Count the lines in the material below that contain the string "Courses", treating uppercase and lowercase as different. Give only the number.

——

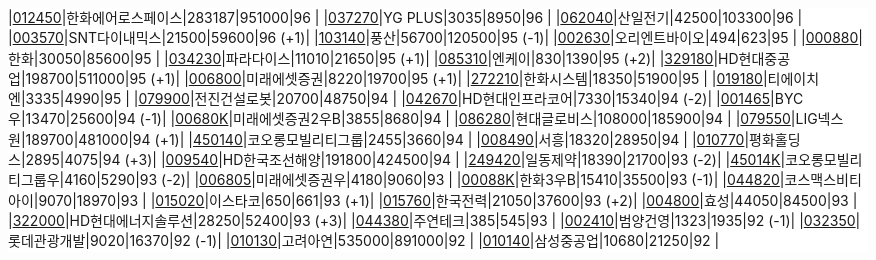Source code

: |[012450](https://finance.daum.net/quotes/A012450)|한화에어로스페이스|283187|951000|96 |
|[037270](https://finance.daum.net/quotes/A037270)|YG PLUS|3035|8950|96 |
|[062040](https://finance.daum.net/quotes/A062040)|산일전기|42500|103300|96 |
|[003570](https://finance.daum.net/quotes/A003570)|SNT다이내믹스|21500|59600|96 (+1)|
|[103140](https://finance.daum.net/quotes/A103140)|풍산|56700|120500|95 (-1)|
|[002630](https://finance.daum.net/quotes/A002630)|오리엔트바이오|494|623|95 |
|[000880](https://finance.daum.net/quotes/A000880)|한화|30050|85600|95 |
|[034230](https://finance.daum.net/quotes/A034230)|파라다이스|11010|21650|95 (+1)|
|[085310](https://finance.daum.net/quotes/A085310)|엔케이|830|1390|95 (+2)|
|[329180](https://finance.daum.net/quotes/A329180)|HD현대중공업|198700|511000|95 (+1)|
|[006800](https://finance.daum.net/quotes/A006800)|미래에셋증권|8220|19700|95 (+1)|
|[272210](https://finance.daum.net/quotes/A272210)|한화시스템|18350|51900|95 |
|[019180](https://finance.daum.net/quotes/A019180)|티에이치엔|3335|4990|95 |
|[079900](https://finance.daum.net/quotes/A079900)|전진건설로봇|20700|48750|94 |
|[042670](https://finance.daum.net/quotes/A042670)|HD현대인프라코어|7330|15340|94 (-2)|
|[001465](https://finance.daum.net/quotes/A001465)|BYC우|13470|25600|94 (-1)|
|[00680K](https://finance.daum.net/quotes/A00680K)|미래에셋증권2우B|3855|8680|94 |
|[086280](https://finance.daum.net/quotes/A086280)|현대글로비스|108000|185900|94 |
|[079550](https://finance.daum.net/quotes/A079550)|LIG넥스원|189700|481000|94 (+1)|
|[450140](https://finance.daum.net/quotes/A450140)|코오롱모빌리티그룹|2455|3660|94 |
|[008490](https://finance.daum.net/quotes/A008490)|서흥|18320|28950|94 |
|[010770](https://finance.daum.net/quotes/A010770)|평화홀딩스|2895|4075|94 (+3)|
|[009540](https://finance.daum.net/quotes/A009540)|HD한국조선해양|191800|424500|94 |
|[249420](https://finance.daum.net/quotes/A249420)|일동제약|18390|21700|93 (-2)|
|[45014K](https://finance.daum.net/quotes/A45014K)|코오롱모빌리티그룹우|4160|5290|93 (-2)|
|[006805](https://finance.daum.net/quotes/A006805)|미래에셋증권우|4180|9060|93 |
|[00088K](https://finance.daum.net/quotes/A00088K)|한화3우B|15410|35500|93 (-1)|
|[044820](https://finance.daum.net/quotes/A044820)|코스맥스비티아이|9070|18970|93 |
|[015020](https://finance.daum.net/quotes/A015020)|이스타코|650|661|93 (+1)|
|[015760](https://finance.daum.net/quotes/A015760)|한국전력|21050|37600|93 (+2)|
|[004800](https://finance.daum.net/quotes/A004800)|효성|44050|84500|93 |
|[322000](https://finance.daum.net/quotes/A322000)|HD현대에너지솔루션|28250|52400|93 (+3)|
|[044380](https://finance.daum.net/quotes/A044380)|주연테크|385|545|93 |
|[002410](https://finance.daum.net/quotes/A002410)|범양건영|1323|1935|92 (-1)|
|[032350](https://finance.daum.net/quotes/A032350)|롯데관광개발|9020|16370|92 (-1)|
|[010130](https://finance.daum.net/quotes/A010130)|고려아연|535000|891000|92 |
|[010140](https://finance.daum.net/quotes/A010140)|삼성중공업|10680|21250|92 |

——

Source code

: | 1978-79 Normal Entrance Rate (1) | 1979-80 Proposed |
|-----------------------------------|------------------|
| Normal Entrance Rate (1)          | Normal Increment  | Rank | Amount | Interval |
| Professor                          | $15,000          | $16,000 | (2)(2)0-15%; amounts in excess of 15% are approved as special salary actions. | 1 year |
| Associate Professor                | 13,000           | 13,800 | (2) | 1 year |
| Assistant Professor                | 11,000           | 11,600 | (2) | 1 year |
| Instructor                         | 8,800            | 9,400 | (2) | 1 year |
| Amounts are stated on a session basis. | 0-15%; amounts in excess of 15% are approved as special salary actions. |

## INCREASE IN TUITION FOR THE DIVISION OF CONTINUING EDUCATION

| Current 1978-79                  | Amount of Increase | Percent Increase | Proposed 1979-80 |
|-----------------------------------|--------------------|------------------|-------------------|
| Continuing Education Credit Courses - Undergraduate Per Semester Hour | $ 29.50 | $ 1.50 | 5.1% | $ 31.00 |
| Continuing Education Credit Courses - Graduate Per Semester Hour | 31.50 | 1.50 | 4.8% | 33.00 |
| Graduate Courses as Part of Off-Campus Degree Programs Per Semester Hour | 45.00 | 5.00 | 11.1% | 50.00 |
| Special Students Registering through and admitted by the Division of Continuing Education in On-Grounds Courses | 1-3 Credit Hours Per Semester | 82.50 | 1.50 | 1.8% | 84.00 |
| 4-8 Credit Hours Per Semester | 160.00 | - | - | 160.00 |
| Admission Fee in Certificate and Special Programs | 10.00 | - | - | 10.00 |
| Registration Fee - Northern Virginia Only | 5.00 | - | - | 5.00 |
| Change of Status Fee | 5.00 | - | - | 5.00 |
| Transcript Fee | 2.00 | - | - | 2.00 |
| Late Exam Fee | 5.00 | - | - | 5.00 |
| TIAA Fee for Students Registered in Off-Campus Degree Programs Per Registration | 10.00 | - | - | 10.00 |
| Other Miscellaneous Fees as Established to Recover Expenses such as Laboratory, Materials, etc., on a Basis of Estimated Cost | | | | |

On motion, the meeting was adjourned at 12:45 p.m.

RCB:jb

——

▶ **ANSWER AREA**: 4